We've had wind chimes and wildlife shots and screen savers and fish tank scenes so that the TV looks like it is a fish tank.
A google reveals Baby TV has been going for two years in Israel and is coming out across the networks worldwide. Look out for it for yourself. A few bevvies and a spliff might just do the trick. Goodness knows what effect this has on the kids if it does that for me?
Some links on the subject: Worldscreen.com or Children Concerts Transcend Gaza or Baby TV controversy
Wednesday, 26 October 2005
The trouble is the fishy smelly from the frying. Maybe it was the skin of the salmon or something but it was vile and stank the whole house. Burning incense didn't help.
This morning I threw open all windows and doors and it didn't help enough. A quick google tells me I should boil a pan of water with half a lemon in it. Hours later that didn't help either.

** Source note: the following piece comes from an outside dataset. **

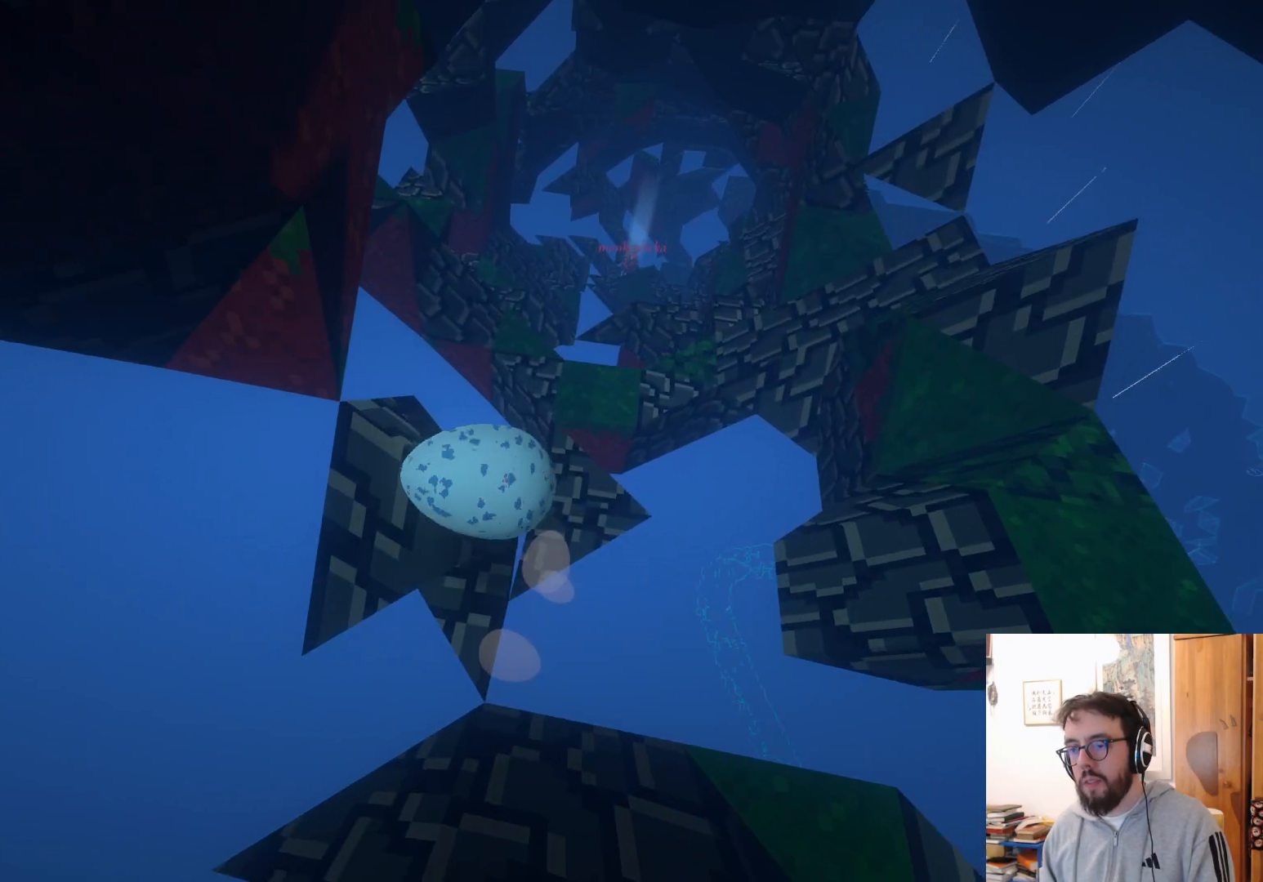
{"buttons": [], "left_stick": "right", "right_stick": "center", "events": [[417, "left_stick", "right"]]}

It also didn't help that I then forgot the boiling pan of water and lemon....
Another google later for how to get rid of burnt smells and another pan of water with a huge handful of cloves. It worked, for both the fish and burnt smells! I'm almost tempted to do it again with a dried orange and some cloves. To get that Christmassy feeling.
Tuesday, 25 October 2005
These are the parts of the world I have travelled to:
Create your own visited country map
I've travelled : across the world before the age of five. Living in England; Singapore and Australia (Adelaide, Canberra, Sydney and Perth). I travelled back to England on my own at the age of 12 and stopped off in Bahrain. They let me walk around on my own and unsupervised so I have included Bahrain even if it was only a stop over. I've travelled many times to Germany getting the boat train from Victoria Station in London. That has taken me through France, Belgium and Holland depending on which route I went. And if you include the wrong train I once caught, nearly took me to Austria. Another wrong train took us (me and the kids) on a scenic tour of the Rhine but finished me off financially with all the ticket surcharges for the privilege of a mistake.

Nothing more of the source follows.